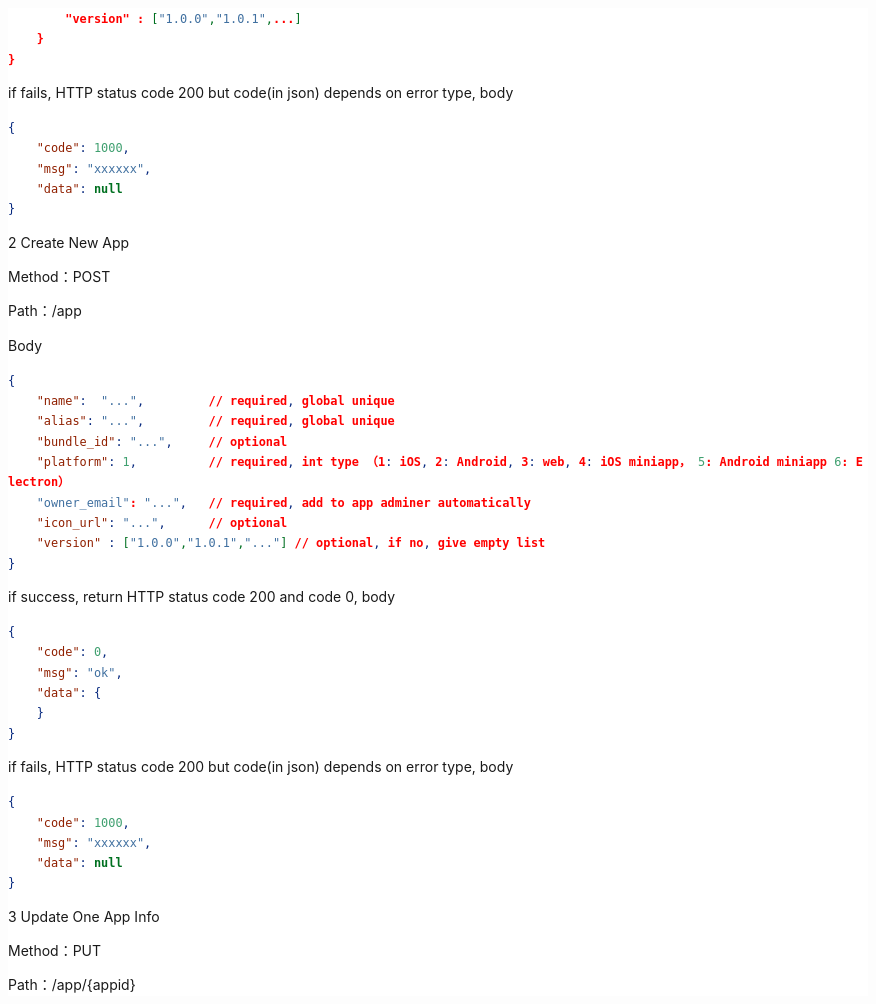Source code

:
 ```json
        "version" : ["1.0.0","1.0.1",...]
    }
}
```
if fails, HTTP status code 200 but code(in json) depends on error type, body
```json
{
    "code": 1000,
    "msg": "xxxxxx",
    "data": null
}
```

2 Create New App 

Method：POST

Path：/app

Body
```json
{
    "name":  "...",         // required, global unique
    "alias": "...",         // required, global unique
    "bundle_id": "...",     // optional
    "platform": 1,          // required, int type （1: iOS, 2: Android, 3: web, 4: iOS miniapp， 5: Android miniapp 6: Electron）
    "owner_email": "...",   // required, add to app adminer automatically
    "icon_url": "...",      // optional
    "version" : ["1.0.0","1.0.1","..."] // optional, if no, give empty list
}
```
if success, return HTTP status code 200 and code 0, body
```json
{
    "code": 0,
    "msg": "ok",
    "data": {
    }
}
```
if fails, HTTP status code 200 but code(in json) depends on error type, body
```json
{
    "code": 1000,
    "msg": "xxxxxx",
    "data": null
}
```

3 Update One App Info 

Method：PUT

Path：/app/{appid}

---+---

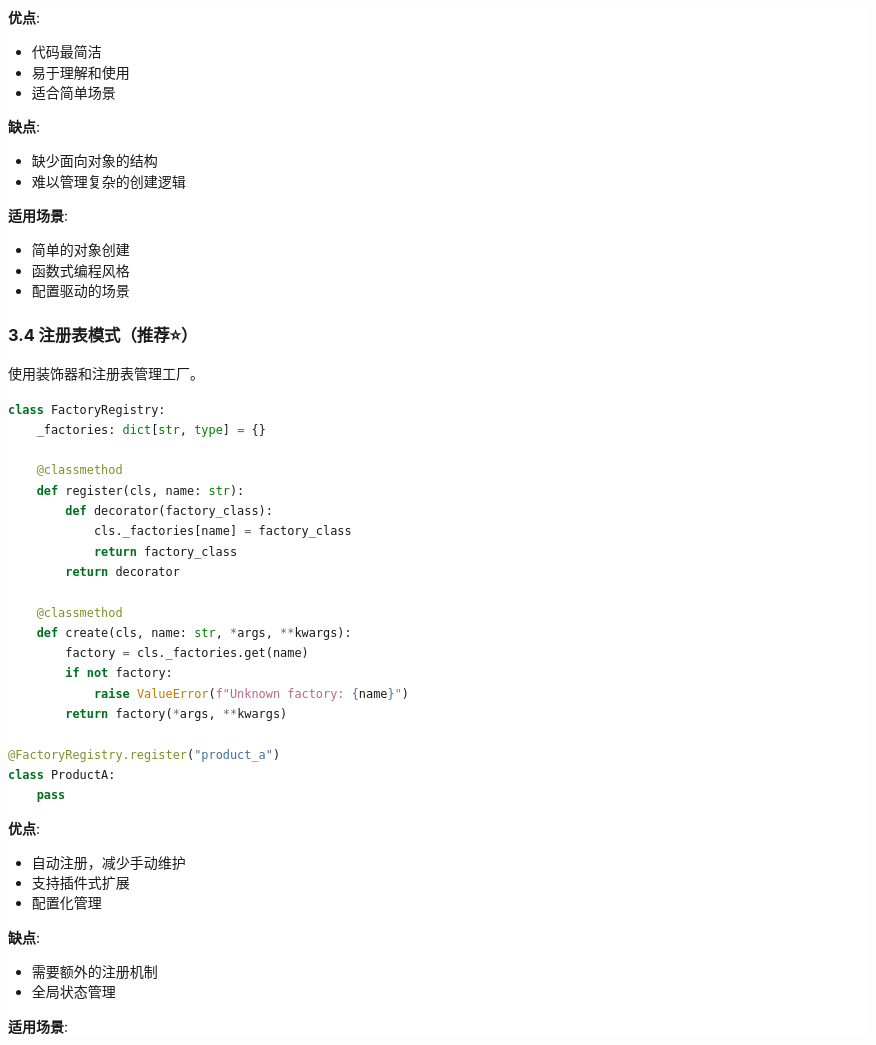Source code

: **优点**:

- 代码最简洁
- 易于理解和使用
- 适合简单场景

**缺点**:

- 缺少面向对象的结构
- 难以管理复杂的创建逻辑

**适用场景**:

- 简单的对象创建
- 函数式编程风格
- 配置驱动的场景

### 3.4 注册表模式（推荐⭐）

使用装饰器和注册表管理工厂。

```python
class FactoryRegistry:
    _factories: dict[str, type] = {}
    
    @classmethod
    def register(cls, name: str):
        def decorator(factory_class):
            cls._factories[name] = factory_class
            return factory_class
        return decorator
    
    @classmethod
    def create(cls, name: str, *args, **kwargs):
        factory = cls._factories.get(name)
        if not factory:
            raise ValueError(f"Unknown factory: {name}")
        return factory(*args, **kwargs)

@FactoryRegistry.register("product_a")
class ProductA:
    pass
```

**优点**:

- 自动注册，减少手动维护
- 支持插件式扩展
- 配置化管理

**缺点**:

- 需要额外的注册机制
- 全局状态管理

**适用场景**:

---+---

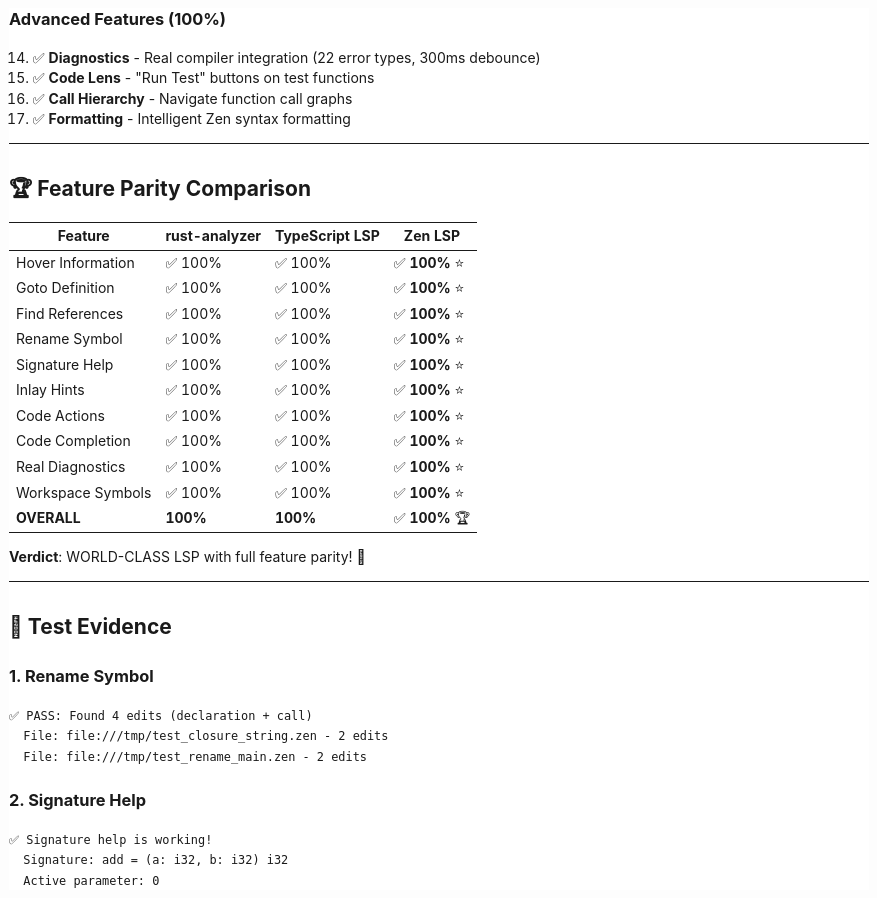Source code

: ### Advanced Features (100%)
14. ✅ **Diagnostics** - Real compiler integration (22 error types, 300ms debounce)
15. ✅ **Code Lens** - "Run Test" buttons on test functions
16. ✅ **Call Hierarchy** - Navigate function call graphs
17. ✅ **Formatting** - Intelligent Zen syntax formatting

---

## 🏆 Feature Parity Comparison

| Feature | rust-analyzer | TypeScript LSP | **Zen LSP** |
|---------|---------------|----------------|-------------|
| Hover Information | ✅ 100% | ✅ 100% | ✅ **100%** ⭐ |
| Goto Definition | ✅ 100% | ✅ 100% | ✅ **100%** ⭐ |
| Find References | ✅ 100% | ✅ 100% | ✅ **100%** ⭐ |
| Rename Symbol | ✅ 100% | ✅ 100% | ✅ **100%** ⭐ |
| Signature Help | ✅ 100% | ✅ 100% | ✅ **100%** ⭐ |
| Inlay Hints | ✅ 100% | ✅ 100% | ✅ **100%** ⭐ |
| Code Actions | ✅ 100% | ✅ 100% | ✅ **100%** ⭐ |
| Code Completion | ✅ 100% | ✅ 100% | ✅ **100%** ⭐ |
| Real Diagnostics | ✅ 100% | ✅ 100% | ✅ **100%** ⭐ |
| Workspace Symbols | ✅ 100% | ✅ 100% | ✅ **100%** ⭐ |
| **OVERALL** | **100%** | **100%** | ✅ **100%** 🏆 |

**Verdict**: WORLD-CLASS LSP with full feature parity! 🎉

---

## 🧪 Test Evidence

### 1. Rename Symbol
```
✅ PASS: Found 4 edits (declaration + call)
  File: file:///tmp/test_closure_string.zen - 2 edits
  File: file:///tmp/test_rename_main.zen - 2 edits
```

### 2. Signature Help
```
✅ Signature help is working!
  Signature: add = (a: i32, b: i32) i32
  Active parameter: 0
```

---+---

#### DESCRIPTION OF THE TASK
Each line from the material above that mentions the word "Real" needs to be copied.

#### OUTPUT FOR THIS EXERCISE
14. ✅ **Diagnostics** - Real compiler integration (22 error types, 300ms debounce)
| Real Diagnostics | ✅ 100% | ✅ 100% | ✅ **100%** ⭐ |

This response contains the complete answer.